Когда меня что-то волновало, я обращалась к бабушке. Именно она дарила мне нежность, в которой нам отказали родители. У бабушки было четыре сына, и наш отец, Максим, — самый старший из них. Поскольку дочерей у нее не было, я, маленькая толстушка, стала ее принцессой. Мы с сестрой были очень близки с бабушкой: она нас невероятно любила, и мы отвечали ей взаимностью. Помнится, я, когда была маленькой, называла ее мамой. У бабушки были язвы на ногах, и каждый день обрабатывать их приходил санитар. Но порой случалось так, что нам с сестрой приходилось делать это самим. В таких случаях мы вкладывали в перевязку всю свою душу, всю нежность, на какую только были способны наши маленькие пальчики, и эти моменты помощи стали частью редких радостей, оставшихся в моей памяти.

Я никому не рассказывала, как мы живем. В доме Пика не было принято веселиться. Я не припоминаю ни одного своего дня рождения, не помню даже Рождества. Хотя мы, должно быть, праздновали его, поскольку в моей памяти осталась елка, которую мы каждый год украшали одними и теми же старыми, запыленными игрушками. Рождественское полено, рождественский венок на двери и башмаки под елкой — ничего этого мы не знали.
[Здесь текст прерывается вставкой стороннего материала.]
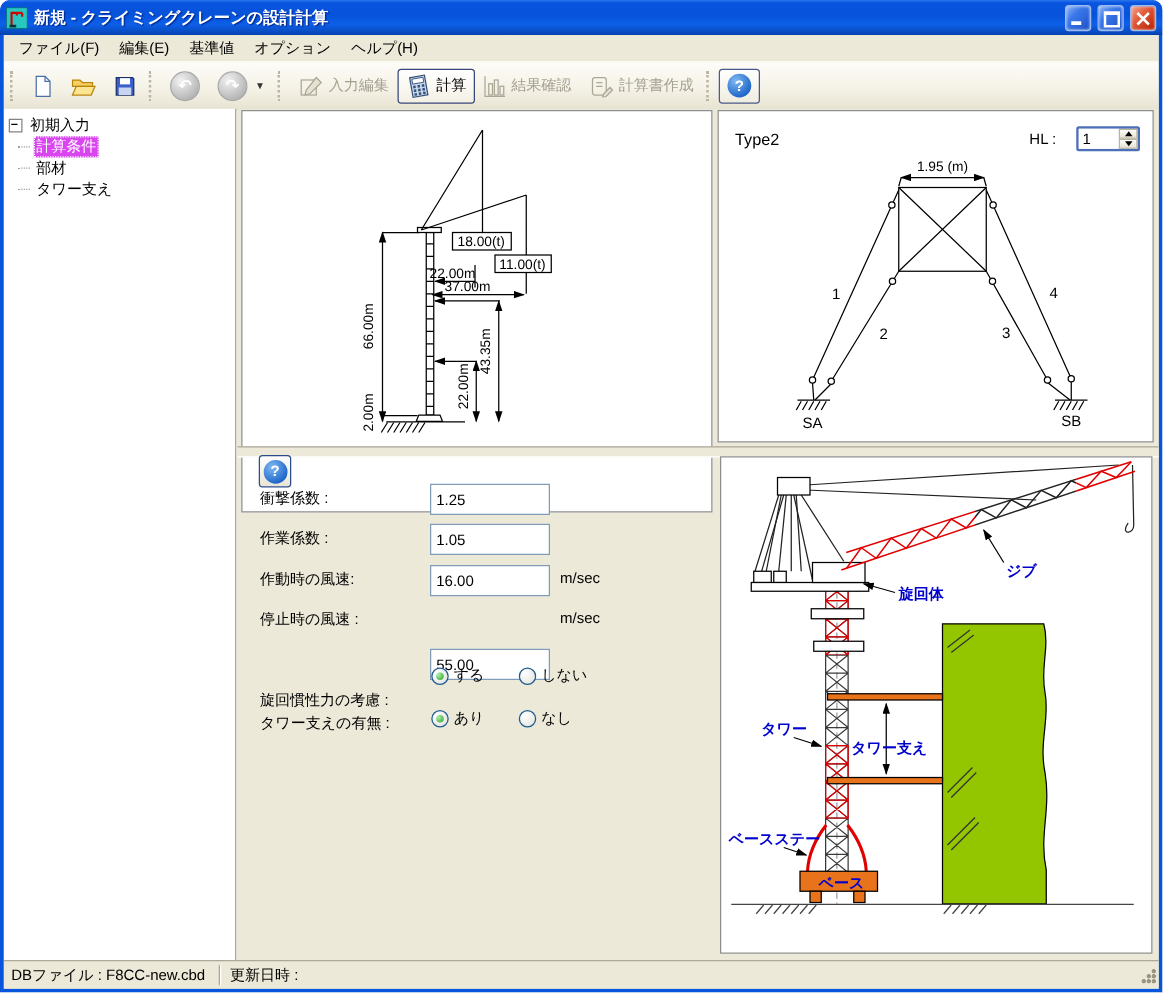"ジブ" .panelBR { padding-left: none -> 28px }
Лишь однажды, в школе, мы своими руками сделали гирлянды из бумажных колец, продев их одно в другое. Мы ими особенно гордились. Вместо писем Деду Морозу мы вырезали изображения кукол, кроваток и маленьких пони из каталогов игрушек, которые доставали из почтового ящика, а после несколько недель играли с этими клочками бумаги. Подарки, если мы их получали, сводились в основном к одежде и обуви: отец покупал все это за подарочные чеки, которые выдали на предприятии, и только если у него появлялась сверхурочная работа, мы имели право на игрушку. Но беда была в том, что бабушка постоянно откладывала новые вещи в сторону. Она оставляла их, по ее словам, на «особые случаи», то есть на выходные и праздничные дни. Вот только мы никуда не ходили! В результате, когда бабушка наконец разрешала надеть обновки, они оказывались нам малы. Мы вынуждены были носить поношенную одежду, которую отдавал нам дядя Филипп, или новые, но тесные свитера и брюки. Единственным моим настоящим подарком была кукла Кики. Это была лучшая из всех кукол Кики! Я не знаю, кто ее купил и что с ней случилось позже, но это была самая дорогая вещь, которой я обладала.